Escape velocity calculator
Escape velocity is the minimum speed an object needs to break free from a body’s gravity with no further thrust — the threshold at which kinetic energy equals gravitational potential energy. Crucially it depends only on the body you’re leaving, not on the object leaving it. This tool computes it for any planet, moon or star.
How it works
The calculator uses the standard formula v = √(2GM / r), where G is the gravitational constant 6.6743×10⁻¹¹ m³·kg⁻¹·s⁻², M is the body’s mass in kilograms and r is its radius in metres. Pick a preset to load real figures, or type your own values (scientific notation like 5.972e24 works). The result is shown in m/s, km/s and km/h.
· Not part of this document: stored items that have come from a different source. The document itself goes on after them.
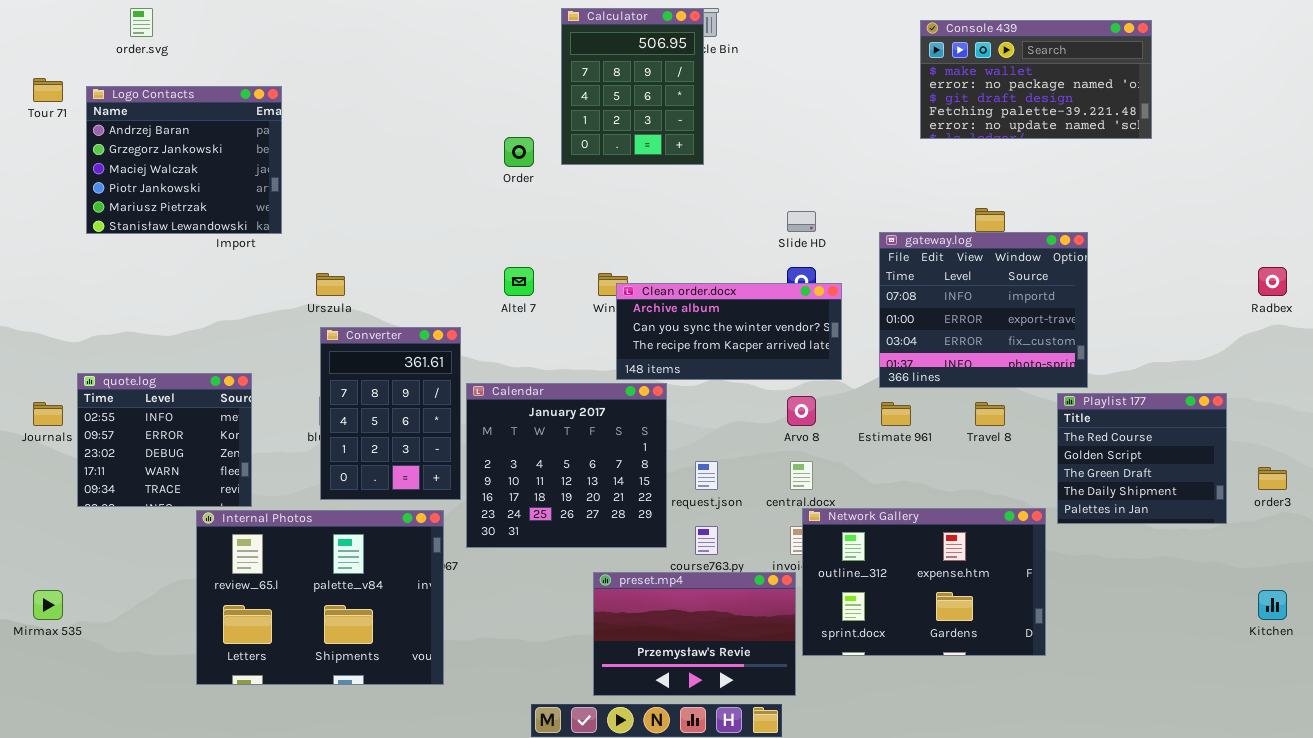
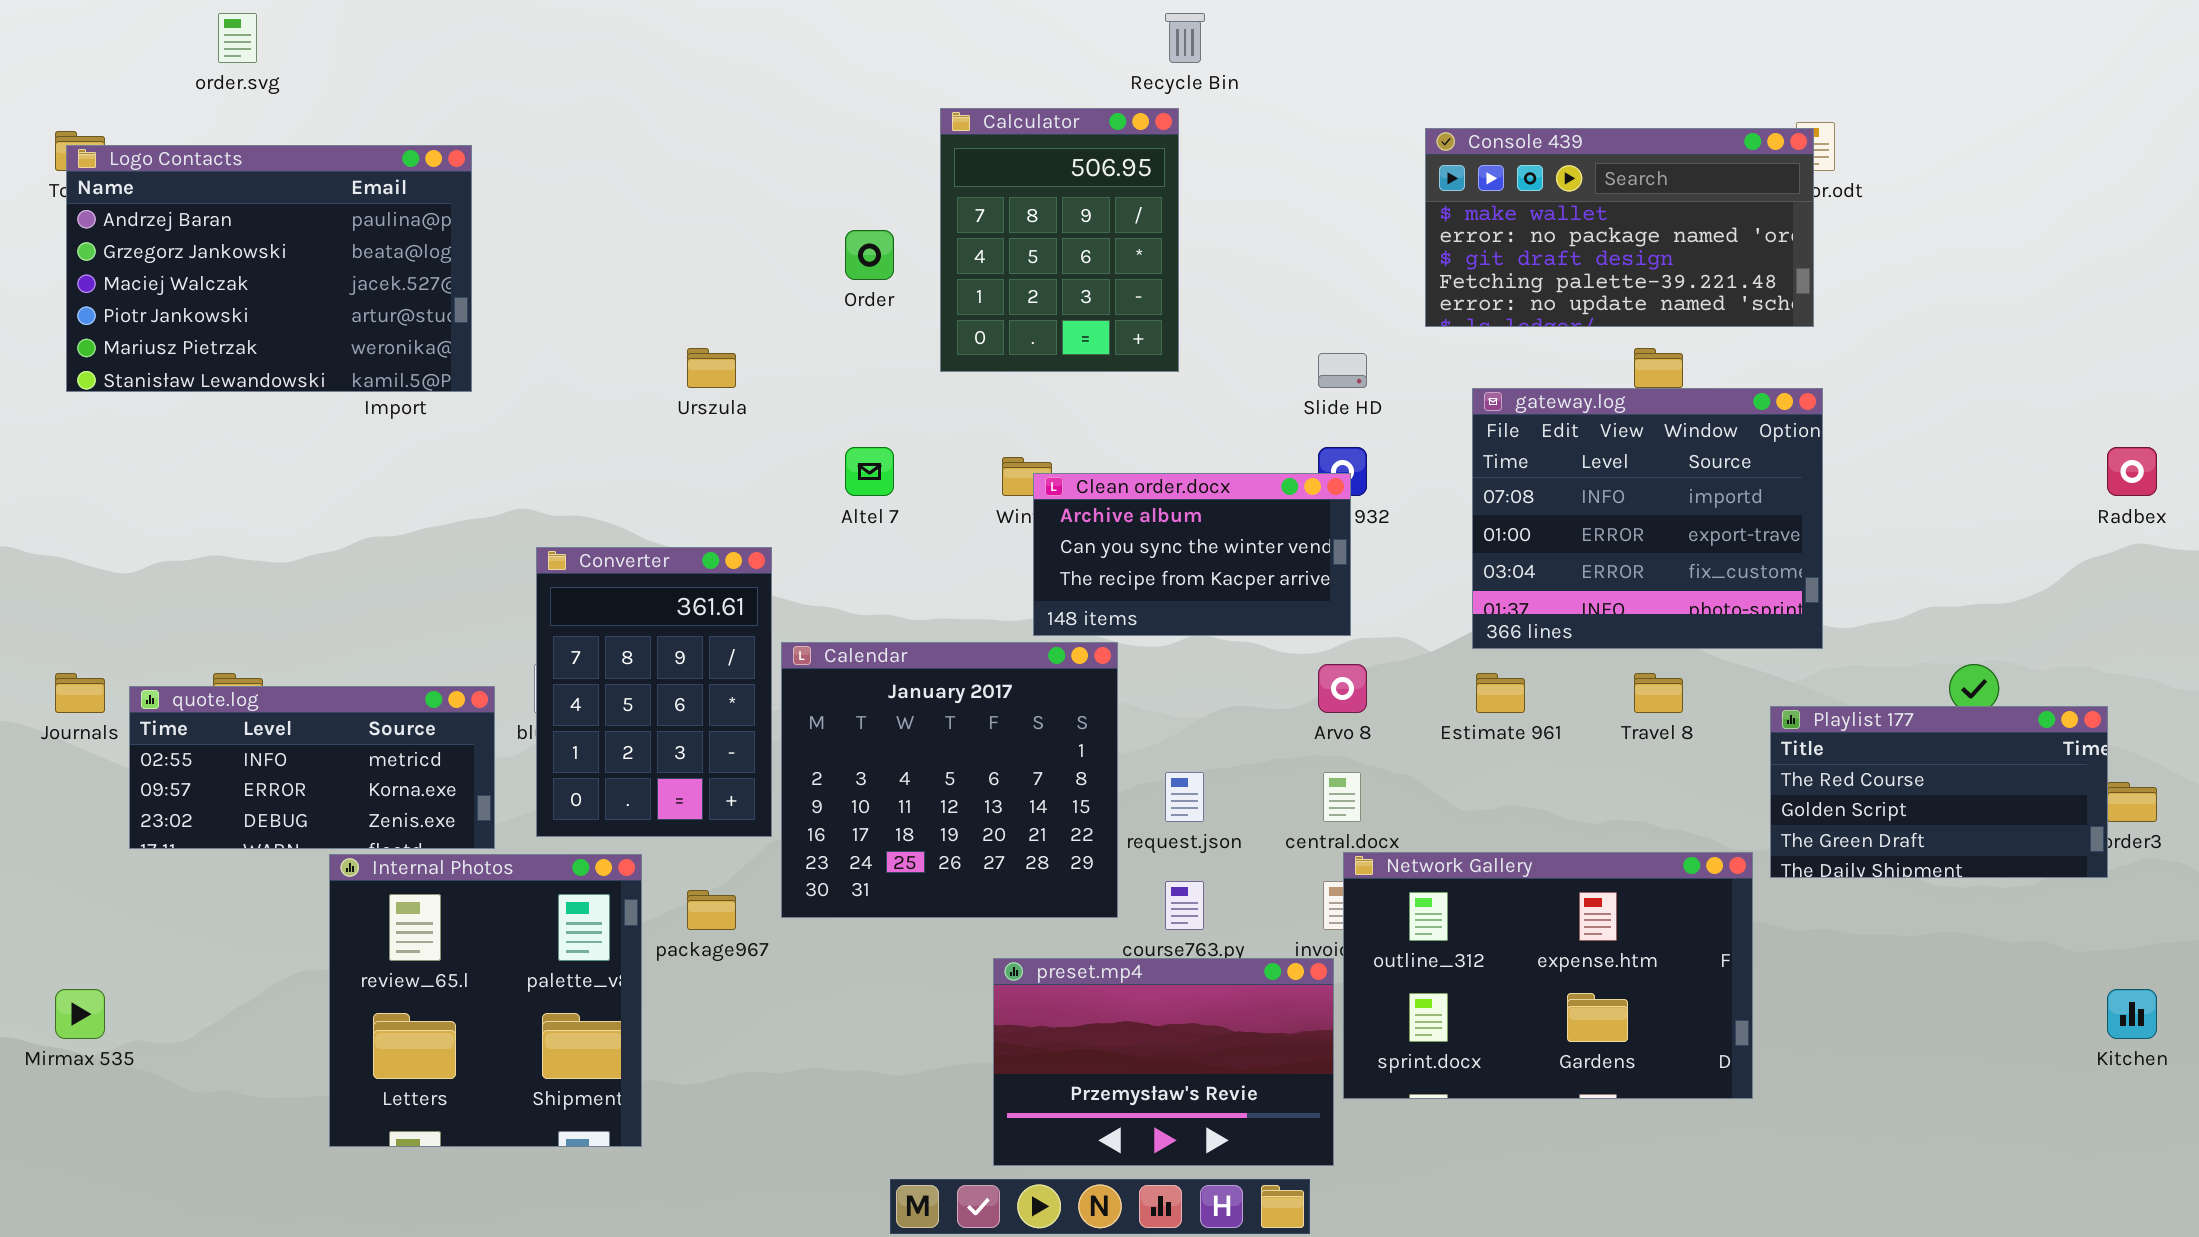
Calculator: [561,8,704,165] -> [940,108,1179,372], moved
Console 439: [920,20,1152,139] -> [1425,128,1814,327], moved
Logo Contacts: [86,86,282,234] -> [66,145,472,392], resized
Urszula: [316,273,345,296] -> [687,348,736,388], moved
Clean order.docx: [616,283,842,380] -> [1033,473,1351,636], resized
quote.log: [77,373,252,507] -> [129,686,495,849], resized
Playlist 177: [1057,393,1227,524] -> [1770,706,2108,878], resized
Internal Photos: [196,510,444,685] -> [329,854,642,1147], resized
Because mass is inside a square root, doubling a body’s mass raises escape velocity by only about 41%.
Example
For Earth (M = 5.972×10²⁴ kg, r = 6.371×10⁶ m):
v = √(2 × 6.6743e-11 × 5.972e24 / 6.371e6) ≈ 11,186 m/s ≈ 11.2 km/s.
| Body | Escape velocity |
|---|---|
| Moon | ≈ 2.4 km/s |
| Mars | ≈ 5.0 km/s |
| Earth | ≈ 11.2 km/s |
| Jupiter | ≈ 59.5 km/s |
| Sun | ≈ 618 km/s |
Everything is computed in your browser — nothing is uploaded.